I think this is a fantastic rule. In my mind, everybody wins. When I'm standing up and Willow asks me for something, I don't hesitate. It's so much easier to do things when you're already standing. I mean, what's Newton's first law of motion? An object in motion stays in motion / an object at rest stays at rest—especially if that object is kicking back watching Battlestar Galactica in a leather reclining chair, which, as everyone knows, has an abnormally high gravitational pull. Indeed, if I am standing, I will gleefully retrieve a thousand cans of soda in exchange for one when I'm in repose.
But that's the problem with unwritten rules, eh? They're not written. In hindsight, I wish I'd included the Upright Fetch Mandate in our vows: "Do you promise to love one another, in sickness and health, to have and to hold, and to always fetch things if you are standing and the other is sitting? I now pronounce you husband and wife."
And you darn well know that Willow, bless her blotched and blackened soul, is happy to have me running errands for her when she's all comfy and cozy on the couch. And her errands aren't always so quick or easy. Sometimes she has me hoofing to 7-Eleven; other times, I'm rotating her tires. But when I'm the one kicking back in Battlestar Reclinica, and all I want is for her to grab me a goddamn can of ice-cold carbonated cola, and she's standing right next to the G.D. refrigerator, and she gives me this "I'm late for my game, babe" bullshit—well, perhaps you can understand my frustration.
"Oh, c'mon! You're right there! Just grab the can and be done with it," I blurt as she drifts past the fridge pretending not to hear me.

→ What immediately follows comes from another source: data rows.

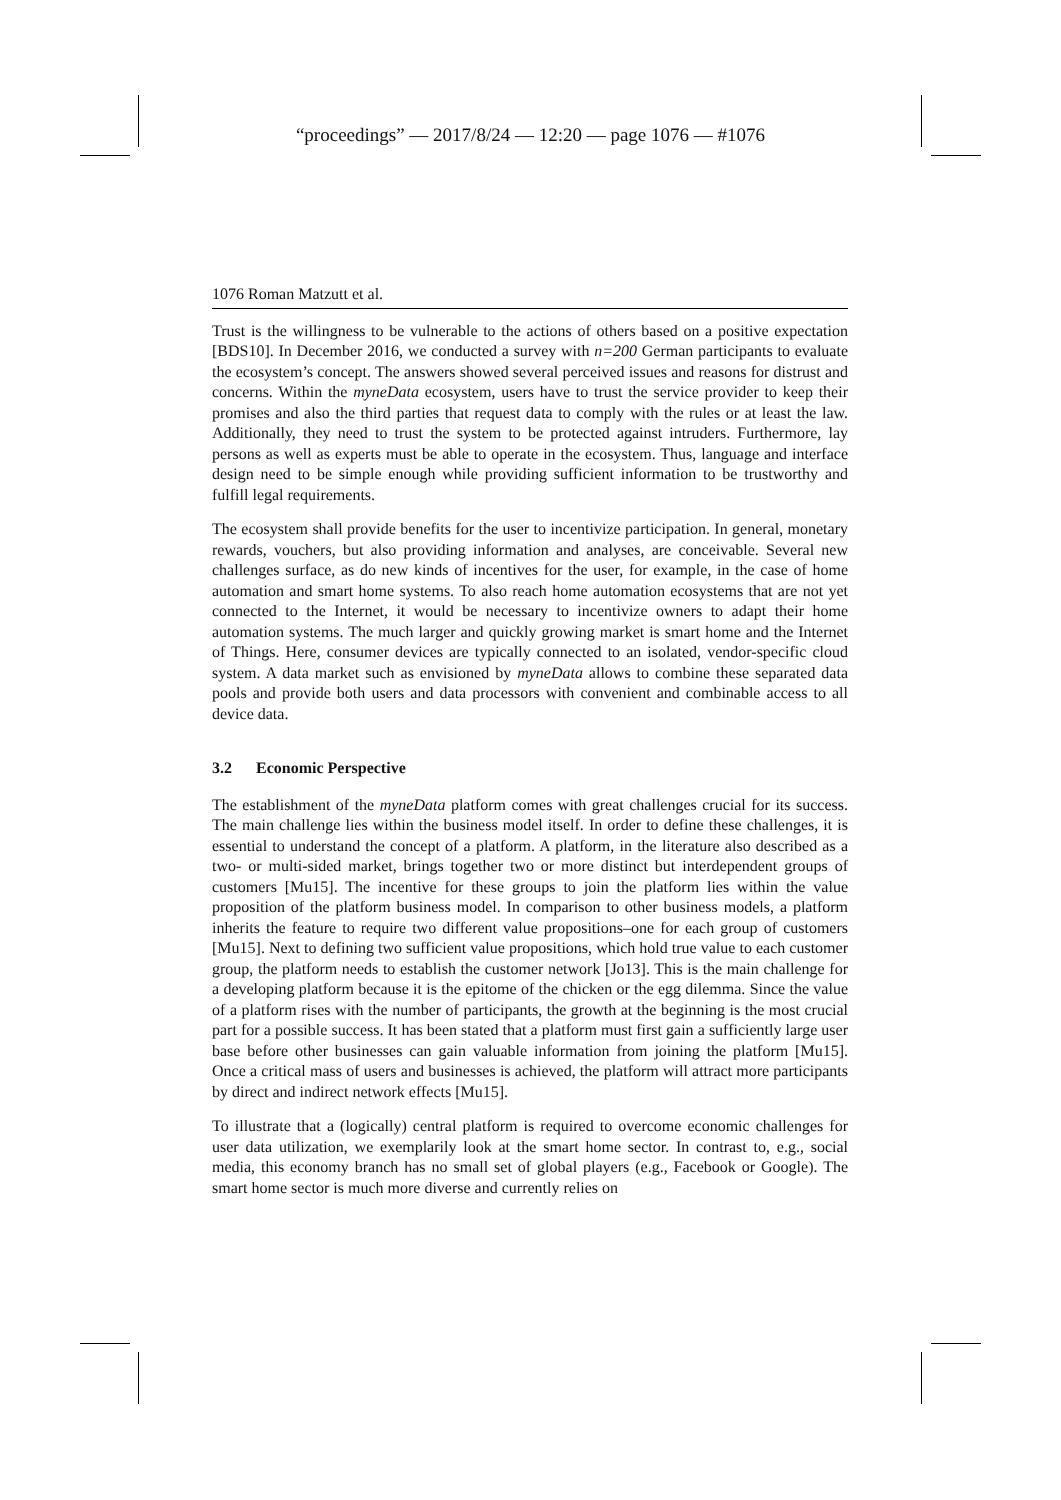“proceedings” — 2017/8/24 — 12:20 — page 1076 — #1076
1076 Roman Matzutt et al.
Trust is the willingness to be vulnerable to the actions of others based on a positive expectation [BDS10]. In December 2016, we conducted a survey with n=200 German participants to evaluate the ecosystem’s concept. The answers showed several perceived issues and reasons for distrust and concerns. Within the myneData ecosystem, users have to trust the service provider to keep their promises and also the third parties that request data to comply with the rules or at least the law. Additionally, they need to trust the system to be protected against intruders. Furthermore, lay persons as well as experts must be able to operate in the ecosystem. Thus, language and interface design need to be simple enough while providing sufficient information to be trustworthy and fulfill legal requirements.
The ecosystem shall provide benefits for the user to incentivize participation. In general, monetary rewards, vouchers, but also providing information and analyses, are conceivable. Several new challenges surface, as do new kinds of incentives for the user, for example, in the case of home automation and smart home systems. To also reach home automation ecosystems that are not yet connected to the Internet, it would be necessary to incentivize owners to adapt their home automation systems. The much larger and quickly growing market is smart home and the Internet of Things. Here, consumer devices are typically connected to an isolated, vendor-specific cloud system. A data market such as envisioned by myneData allows to combine these separated data pools and provide both users and data processors with convenient and combinable access to all device data.
3.2 Economic Perspective
The establishment of the myneData platform comes with great challenges crucial for its success. The main challenge lies within the business model itself. In order to define these challenges, it is essential to understand the concept of a platform. A platform, in the literature also described as a two- or multi-sided market, brings together two or more distinct but interdependent groups of customers [Mu15]. The incentive for these groups to join the platform lies within the value proposition of the platform business model. In comparison to other business models, a platform inherits the feature to require two different value propositions–one for each group of customers [Mu15]. Next to defining two sufficient value propositions, which hold true value to each customer group, the platform needs to establish the customer network [Jo13]. This is the main challenge for a developing platform because it is the epitome of the chicken or the egg dilemma. Since the value of a platform rises with the number of participants, the growth at the beginning is the most crucial part for a possible success. It has been stated that a platform must first gain a sufficiently large user base before other businesses can gain valuable information from joining the platform [Mu15]. Once a critical mass of users and businesses is achieved, the platform will attract more participants by direct and indirect network effects [Mu15].
To illustrate that a (logically) central platform is required to overcome economic challenges for user data utilization, we exemplarily look at the smart home sector. In contrast to, e.g., social media, this economy branch has no small set of global players (e.g., Facebook or Google). The smart home sector is much more diverse and currently relies on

"OK, fine," I say, as I toss a rope and grappling hook around the base of the ceiling fan and slowly hoist my girth out of the recliner like an engine crane hoisting a motor out of a car. "But know this," I say as I walk over to the fridge: "I will never—and I mean never—perform another Upright Fetch favor for you for as long as I live." Then I grab a can of Diet Coke, break the tab, take a long draw to accentuate how serious I am and add, "Unless—."
"Unless what," she asks.
"Unless you meet two conditions: First, you must apologize for not getting me the soda, and, second, you must promise to obey the Upright Fetch Mandate forever more."
Of course, my wife—being as stubborn as an Albanian handkerchief merchant—was underwhelmed. "I will not meet your conditions nor will I ever fetch anything for you ever again. We shall see which one of us breaks first."
"Oh, we'll see, alright," I chuckle confidently, knowing that this woman has the mettle of a high-school cheerleader in a Turkish prison camp. There's no way she'll outlast me. Or so I believed. Because, a few days later, she's on the couch (which has an abnormally intense gravitational pull of its own) and says, with the cutest, most innocentest face possible, "Honey, darling, will you refill my water glass?"
"Oh, sweetie, love of my life," I say and smile, "you know I really want to do that for you, but unless you agree to the following two conditions, I cannot fulfill your request. First you must apolog—."
"Blah, blah, blah. I'll get it myself," she says, and—bam!—in an instant, she springs up from the couch and into the kitchen. I mean, it's amazing. The way she pops up like that—no cranes, no grappling hooks—she just bounds from the couch as if it isn't the plushy energy vampire that we all know it to be.
Oh crap! This is going to be harder than I thought, I thought. And that's where our marriage is now: a full-blown standoff, with neither of us fetching anything for the other—and I mean anything!
"Honey, will you pass me the remote?"
"You know I can't do that, dear."
"Oh, for the bloody scalp of Christ, will you just apologize already?"
"After you, babe."
And so it goes. I'll let you know who breaks first. It may be a while.